Dimanche, l'un des avocats du président, Rudy Giuliani, avait déjà évoqué la possibilité théorique d'une grâce du président pour lui-même, tout en assurant que M. Trump n'en avait pas l'intention et en reconnaissant que les conséquences politiques d'une telle décision pourraient être lourdes.

«Gracier d'autres personnes est une chose, se gracier soi-même en est une autre», a-t-il souligné.

Selon la Constitution, le président a un pouvoir discrétionnaire pour accorder une grâce, sauf lorsque celle-ci sert à stopper une procédure de destitution en cours au Congrès.

«Trump pense qu'il est un roi» 

Chris Christie, ancien gouverneur du New Jersey et proche de M. Trump, avait immédiatement et catégoriquement écarté une telle hypothèse: «Si le président se graciait, il serait destitué». Preet Bharara, comme M. Giuliani un ancien procureur à New York, avait jugé cette éventualité «scandaleuse».

Le débat sur la façon dont Donald Trump entend utiliser son droit de grâce monte en puissance depuis plusieurs semaines, après une série d'annonces démontrant sa volonté de marquer une rupture avec ses prédécesseurs sur ce thème.

Alors que Bill Clinton, George W. Bush et Barack Obama avaient tous attendu plus de deux ans avant d'accorder leur première grâce, Donald Trump montre qu'il n'hésite pas à utiliser ce droit régalien quand il considère que la justice a fait fausse route. Et c'est, de fait, souvent ses soutiens de la première heure qui en profitent.

 

La semaine dernière, il en a ainsi fait bénéficier Dinesh D'Souza, un ultraconservateur polémiste très anti-démocrate. À l'été 2017, il avait gracié l'ancien shérif Joe Arpaio, condamné pour ses méthodes policières discriminatoires envers les immigrés clandestins.

Ses détracteurs accusent le président de chercher à envoyer un message à ses proches inculpés par Robert Mueller - parmi lesquels Paul Manafort, son ancien directeur de campagne - sur le thème: ne vous inquiétez pas, je pourrai user de mon droit de grâce le moment venu.

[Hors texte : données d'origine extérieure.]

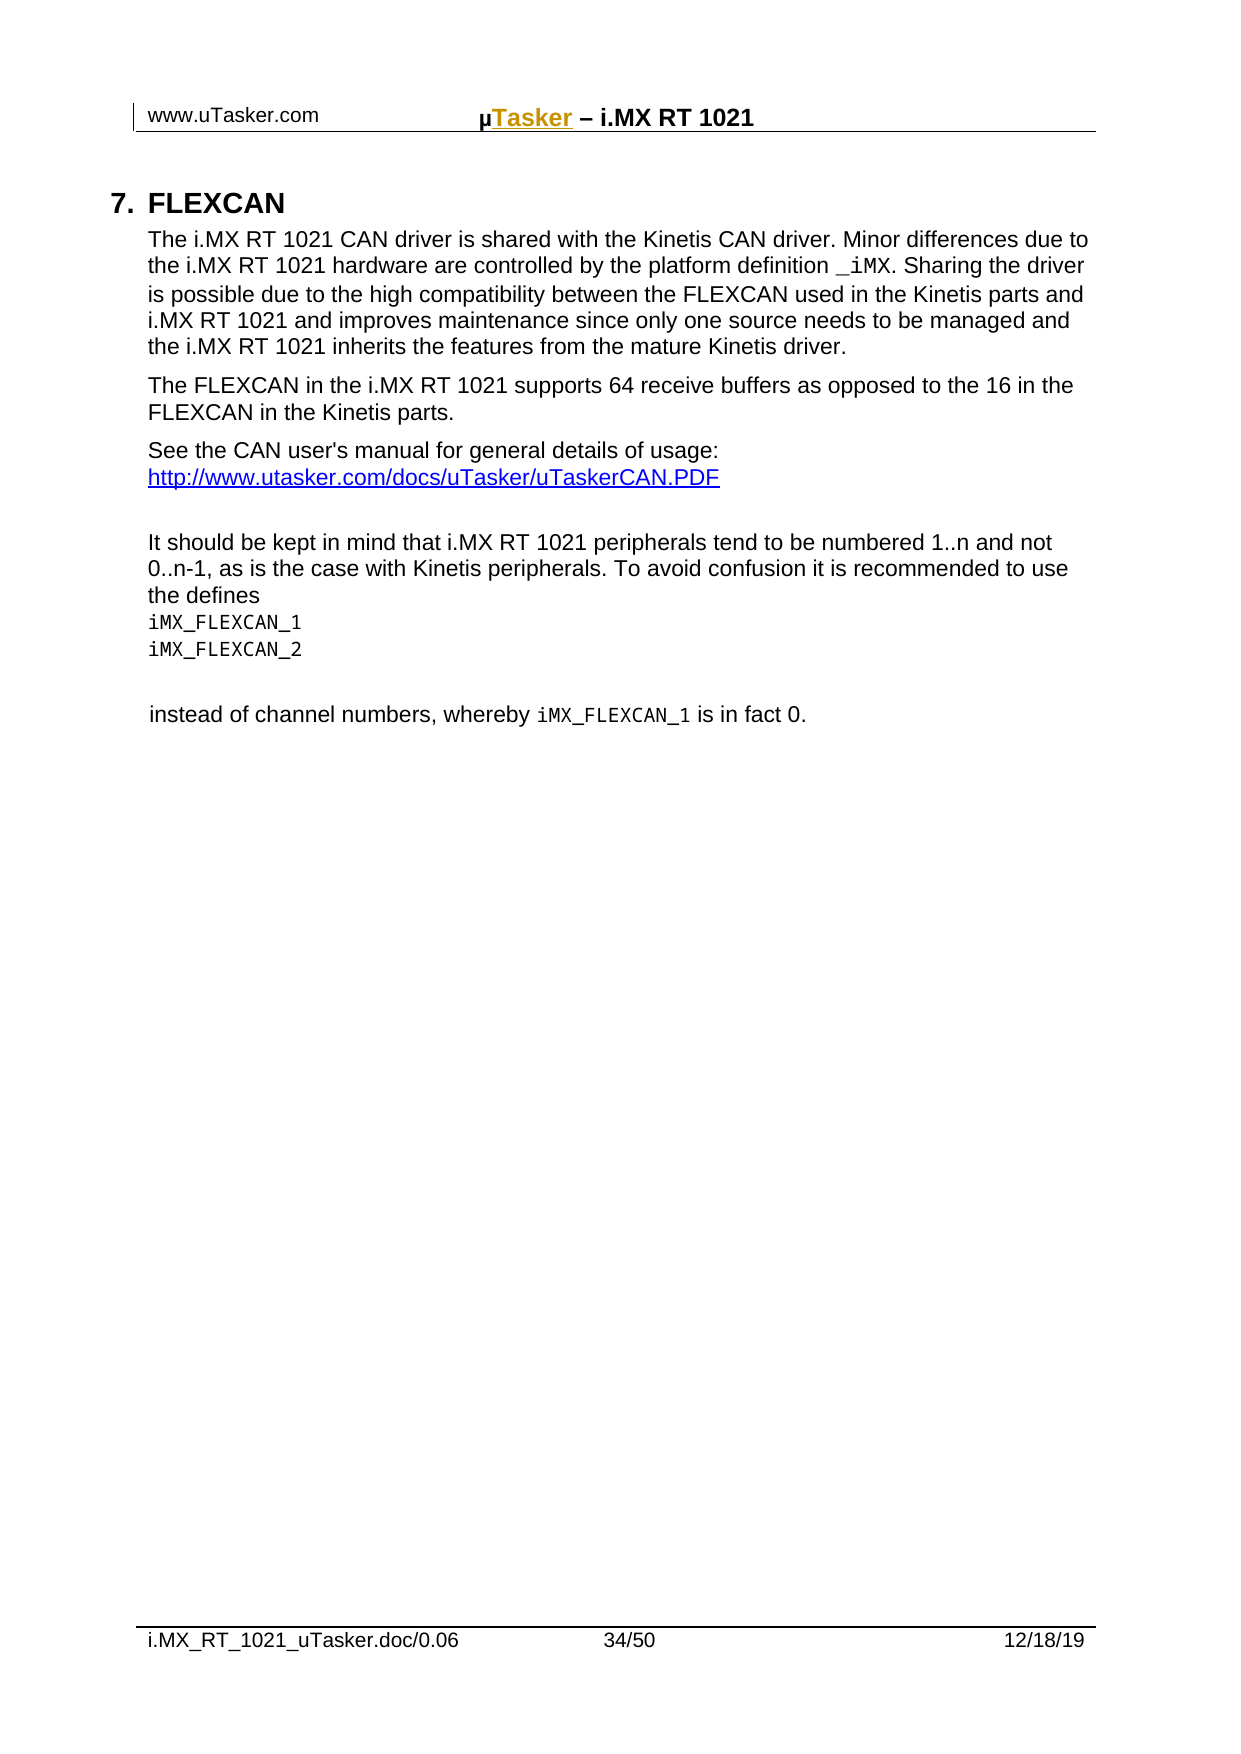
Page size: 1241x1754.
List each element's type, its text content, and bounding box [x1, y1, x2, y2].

text It should be kept in mind that i.MX RT 1021 peripherals tend to be numbered 1..n and not 0..n-1, as is the case with Kinetis peripherals. To avoid confusion it is recommended to use the defines iMX_FLEXCAN_1 iMX_FLEXCAN_2 [148, 502, 1093, 662]
text instead of channel numbers, whereby iMX_FLEXCAN_1 is in fact 0. [148, 701, 1093, 728]
text The FLEXCAN in the i.MX RT 1021 supports 64 receive buffers as opposed to the 16 in the FLEXCAN in the Kinetis parts. [148, 372, 1093, 425]
text The i.MX RT 1021 CAN driver is shared with the Kinetis CAN driver. Minor differences due to the i.MX RT 1021 hardware are controlled by the platform definition _iMX. Sharing the driver is possible due to the high compatibility between the FLEXCAN used in the Kinetis parts and i.MX RT 1021 and improves maintenance since only one source needs to be managed and the i.MX RT 1021 inherits the features from the mature Kinetis driver. [148, 226, 1093, 359]
subtitle FLEXCAN [110, 186, 1093, 219]
text See the CAN user's manual for general details of usage: http://www.utasker.com/docs/uTasker/uTaskerCAN.PDF [148, 437, 1093, 490]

Pour Jonathan Turley, professeur de droit constitutionnel à l'université George Washington, le président a effectivement le droit à «l'auto-pardon». Cependant, ajoute-t-il aussitôt, une tel acte serait «ignoble et auto-destructeur».

Il pourrait, estime-t-il, potentiellement servir de base à une procédure de destitution (connue en anglais sous le nom d'«impeachment») même si cela soulèverait, en cascade, d'épineuses questions juridiques.

«Le président Trump pense qu'il est un roi (...) qu'il est au-dessus des lois», déplorait dimanche dans une tribune publiée dans le New York Times Harry Litman, professeur de droit.